Disconnecting merchants

Before you can deauthorize an OAuth application, you must use the OAuth client credentials flow to request an access_token. This access_token will provide you access to the necessary API resources. This is not the same OAuth flow that’s used for the Connect button for current merchants.

Generate an access token with the client credentials grant type

Configure your OAuth client library to use the following values:

OAuth Client ID (from your partner OAuth application)
OAuth Secret (from your partner OAuth application)
Scope: tenant
Grant Type: client_credentials

Your OAuth client library should provide a convenient way to send a POST request with the these parameters to the https://api.affinipay.com/oauth/token endpoint:

Request access token with client credentials grant type

curl -X POST -H "Content-Type:application/json" https://api.affinipay.com/oauth/token -d '
{
  "client_id":"Y4QLWPO6wZag2ia8Abw7nbeLUAOgebDlfZGF1KyzgBaqAllzMtYFfP58jRxg5rp5",
  "client_secret":"4EG357enIs4m2SWKi9yfC3fQzIeOZmBTWr96ay47tqN4GUtRPYrWwxwCxwlZJbiC",
  "grant_type":"client_credentials",
  "scope":"tenant"
}'

Example response

{
  "access_token":"IE83NL7SEGbLxT8UBWww78CSREhLsg5Yhf5fFu8znSpPh2BbBMvXPyQkZx5BU10C",
  "token_type":"bearer",
  "scope":"tenant",
  "created_at":1550789541
}

Use this access token to deauthorize the partner OAuth application.

Disconnect the merchant

Disconnecting a merchant (which is technically revoking authorization to use a partner OAuth application from the specified AffiniPay merchant account) requires:

public_key.
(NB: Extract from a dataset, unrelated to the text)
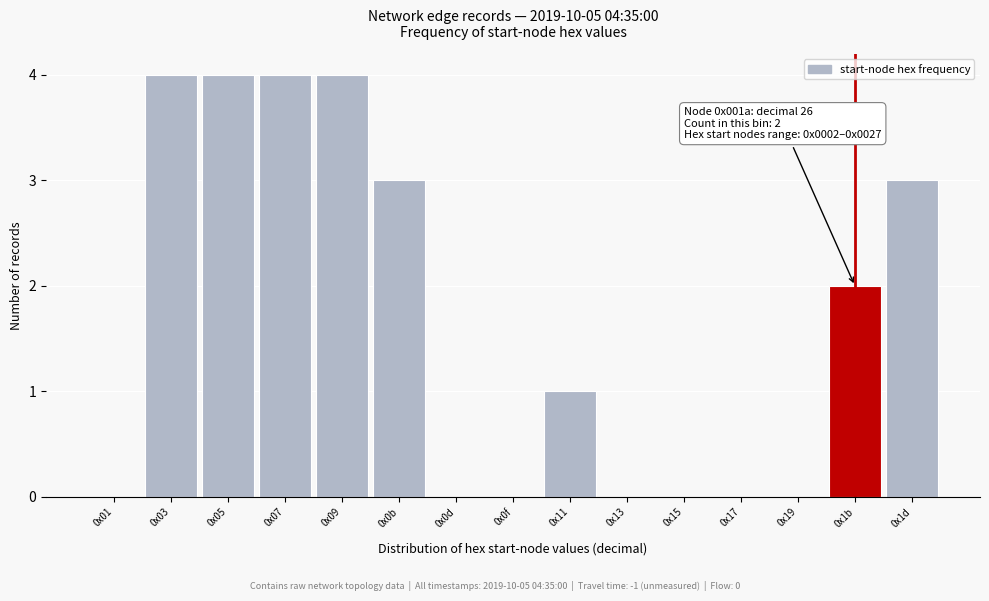

Reading right to left, what are all the values shown in this chart?

0x1d=3	0x1b=2	0x19=0	0x17=0	0x15=0	0x13=0	0x11=1	0x0f=0	0x0d=0	0x0b=3	0x09=4	0x07=4	0x05=4	0x03=4	0x01=0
The unique identifier for the AffiniPay merchant account.
access_token. The access token with client credentials grant type.

Deauthorize partner OAuth application

curl -X DELETE -H "Authorization: Bearer <access_token>" https://secure.affinipay.com/api/v1/merchants/{public_key}/deauthorize_application

This request returns an HTTP 200 OK status code and an empty response body when successful.